Township in Ohio, US

Jefferson Township is one of the sixteen townships of Scioto County, Ohio, United States. The 2020 census counted 2,546 people in the township.

==Geography==
Located in the northern part of the county, it borders the following townships:
- Union Township, Pike County - north
- Madison Township - east
- Harrison Township - southeast
- Clay Township - south
- Valley Township - west
- Scioto Township, Pike County - northwest corner

No municipalities are located in Jefferson Township, although the census-designated place of Clarktown lies in the township's southeast.

==Name and history==
Named after Thomas Jefferson, it is one of twenty-four Jefferson Townships statewide.

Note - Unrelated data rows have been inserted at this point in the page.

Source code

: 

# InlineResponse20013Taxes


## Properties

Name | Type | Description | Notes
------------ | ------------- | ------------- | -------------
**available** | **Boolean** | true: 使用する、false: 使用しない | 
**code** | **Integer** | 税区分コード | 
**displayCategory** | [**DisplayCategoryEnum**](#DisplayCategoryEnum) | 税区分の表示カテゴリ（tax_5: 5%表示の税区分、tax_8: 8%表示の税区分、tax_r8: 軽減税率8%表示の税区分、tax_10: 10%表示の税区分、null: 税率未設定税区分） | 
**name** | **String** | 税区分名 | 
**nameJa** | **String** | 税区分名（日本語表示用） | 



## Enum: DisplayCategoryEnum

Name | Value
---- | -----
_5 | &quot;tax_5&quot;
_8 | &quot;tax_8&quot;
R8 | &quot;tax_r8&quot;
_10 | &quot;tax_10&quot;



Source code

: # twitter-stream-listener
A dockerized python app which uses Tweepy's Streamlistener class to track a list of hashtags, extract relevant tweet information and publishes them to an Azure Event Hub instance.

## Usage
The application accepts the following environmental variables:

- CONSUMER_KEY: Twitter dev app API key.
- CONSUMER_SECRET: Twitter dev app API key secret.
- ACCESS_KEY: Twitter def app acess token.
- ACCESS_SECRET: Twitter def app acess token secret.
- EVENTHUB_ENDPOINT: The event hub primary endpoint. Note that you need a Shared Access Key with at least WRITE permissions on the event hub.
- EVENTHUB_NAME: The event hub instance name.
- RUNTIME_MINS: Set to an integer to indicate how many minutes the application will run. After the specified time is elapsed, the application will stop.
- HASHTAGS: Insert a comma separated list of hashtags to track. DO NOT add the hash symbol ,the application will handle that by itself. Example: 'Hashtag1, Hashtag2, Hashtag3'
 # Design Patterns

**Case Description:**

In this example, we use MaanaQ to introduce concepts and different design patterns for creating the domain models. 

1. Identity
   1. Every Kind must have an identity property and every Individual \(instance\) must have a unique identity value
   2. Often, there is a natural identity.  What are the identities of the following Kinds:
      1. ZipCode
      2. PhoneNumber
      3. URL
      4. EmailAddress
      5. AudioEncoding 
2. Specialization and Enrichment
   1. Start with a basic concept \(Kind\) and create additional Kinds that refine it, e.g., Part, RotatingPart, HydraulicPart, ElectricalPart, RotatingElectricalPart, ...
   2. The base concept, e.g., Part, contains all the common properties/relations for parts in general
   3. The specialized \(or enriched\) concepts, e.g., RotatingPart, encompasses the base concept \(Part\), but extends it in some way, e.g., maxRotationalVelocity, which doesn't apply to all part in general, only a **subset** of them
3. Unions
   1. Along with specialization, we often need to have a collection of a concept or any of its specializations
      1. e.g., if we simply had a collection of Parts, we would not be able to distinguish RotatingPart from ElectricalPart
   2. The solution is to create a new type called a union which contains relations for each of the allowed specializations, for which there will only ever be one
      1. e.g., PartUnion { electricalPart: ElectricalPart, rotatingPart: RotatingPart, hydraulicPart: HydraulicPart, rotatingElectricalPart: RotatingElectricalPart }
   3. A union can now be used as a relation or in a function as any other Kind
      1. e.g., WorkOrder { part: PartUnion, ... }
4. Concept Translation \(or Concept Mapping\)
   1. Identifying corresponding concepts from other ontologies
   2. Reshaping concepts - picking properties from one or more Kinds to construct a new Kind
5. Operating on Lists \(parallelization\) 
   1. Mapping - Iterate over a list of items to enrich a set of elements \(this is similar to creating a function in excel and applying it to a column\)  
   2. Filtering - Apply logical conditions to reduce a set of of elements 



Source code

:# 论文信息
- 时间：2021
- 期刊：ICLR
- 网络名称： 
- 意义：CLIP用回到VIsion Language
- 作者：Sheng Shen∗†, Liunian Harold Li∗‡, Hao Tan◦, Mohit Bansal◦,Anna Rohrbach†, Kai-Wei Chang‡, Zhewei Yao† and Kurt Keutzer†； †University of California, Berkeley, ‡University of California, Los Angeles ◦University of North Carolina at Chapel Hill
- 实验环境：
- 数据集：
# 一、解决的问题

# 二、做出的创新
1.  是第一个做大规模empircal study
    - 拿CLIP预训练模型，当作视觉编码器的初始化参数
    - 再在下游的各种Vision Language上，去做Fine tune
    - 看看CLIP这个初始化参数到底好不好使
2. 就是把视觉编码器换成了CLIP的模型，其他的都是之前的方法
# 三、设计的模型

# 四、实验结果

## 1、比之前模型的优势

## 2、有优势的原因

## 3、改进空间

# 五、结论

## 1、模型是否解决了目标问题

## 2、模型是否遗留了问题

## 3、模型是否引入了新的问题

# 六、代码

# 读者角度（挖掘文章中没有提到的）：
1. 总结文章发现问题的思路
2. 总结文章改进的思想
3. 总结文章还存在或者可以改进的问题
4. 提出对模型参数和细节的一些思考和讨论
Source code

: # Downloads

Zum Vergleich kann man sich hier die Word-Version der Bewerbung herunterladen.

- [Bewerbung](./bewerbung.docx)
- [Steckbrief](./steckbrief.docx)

Jefferson Township was established prior to 1810.

In 1833, Jefferson Township contained two water power gristmills, one saw mill, and one horse mill and distillery, one tavern and one tan yard.

==Government==
The township is governed by a three-member board of trustees, who are elected in November of odd-numbered years to a four-year term beginning on the following January 1. Two are elected in the year after the presidential election and one is elected in the year before it. There is also an elected township fiscal officer, who serves a four-year term beginning on April 1 of the year after the election, which is held in November of the year before the presidential election. Vacancies in the fiscal officership or on the board of trustees are filled by the remaining trustees.

Ohio Department of Corrections Southern Ohio Correctional Facility is partly in the township.